Water saving talks to air

Commissioners to deliver message on television taping

Well statistics available

Public works chief will demonstrate conservation devices

Carroll County

April 04, 2002|By Mary Gail Hare | Mary Gail Hare,SUN STAFF

Concerned with persistent drought conditions, impending water restrictions and a pressing need to preserve resources, the county commissioners will take their message on water conservation to the public today during weekly television taping.

Douglas E. Myers, county director of public works, will discuss with the board output from wells, conditions at Liberty Reservoir - which supplies about 7,000 homes and businesses in South Carroll - and conservation measures residents can take to ease the burden on the county's public water systems.

Myers will make public statistics from the county's Fairhaven well in Sykesville, which began pumping last year. It promised to deliver up to 300,000 gallons a day to augment the supply from Liberty Reservoir. Wells rarely deliver on their promise and can go dry, Myers said.

"I have the numbers for how much we are getting out of the well," Myers said. "I can say it is not going to get us out of trouble this summer."

Myers will demonstrate conservation devices, which the county has in limited supply and offers free to residents. "We have nozzles, aerators, low-flow control valves and rain gauges," Myers said. "We are going to talk about anything and everything that has to do with water conservation."

He hopes the discussion will spur conservation.

"We would like people to take the initiative and come up with ways to conserve," Myers said. "The idea is be innovative."

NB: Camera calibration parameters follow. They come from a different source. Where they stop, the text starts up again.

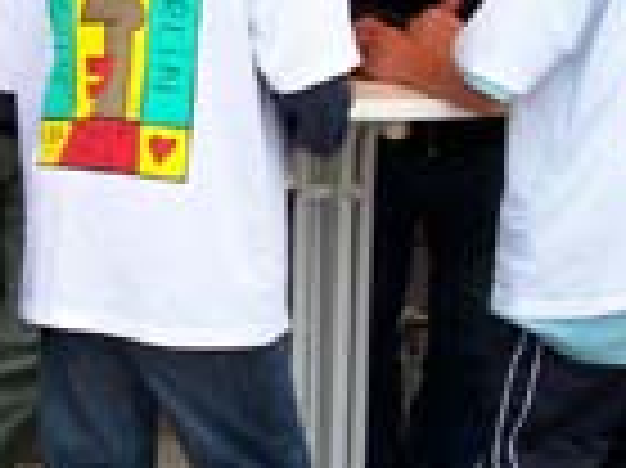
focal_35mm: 110
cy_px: 108
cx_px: 180
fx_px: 1988
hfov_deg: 17.8
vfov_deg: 13.4
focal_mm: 5.6
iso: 80
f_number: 2.7
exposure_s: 1/354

Officials also will post the conservation message on the county Web site and are preparing to mail thousands of fliers this month to homes and businesses that rely on the county systems for water.

"People are saying that they are not getting this information and we want to make it available to everybody," Myers said. "Conservation has to be on people's minds."

The commissioners must decide whether to impose restrictions on water use, given drought conditions persisting throughout Central Maryland. Myers has received calls from several residents who want to know if they can fill their swimming pools. Myers, who also owns a pool, said the average size pool takes several thousand gallons to fill.

"I would like no pool filling - that's going to kill us this month and next," Myers said. "But that is up to the commissioners."

The commissioners could not be reached for comment yesterday.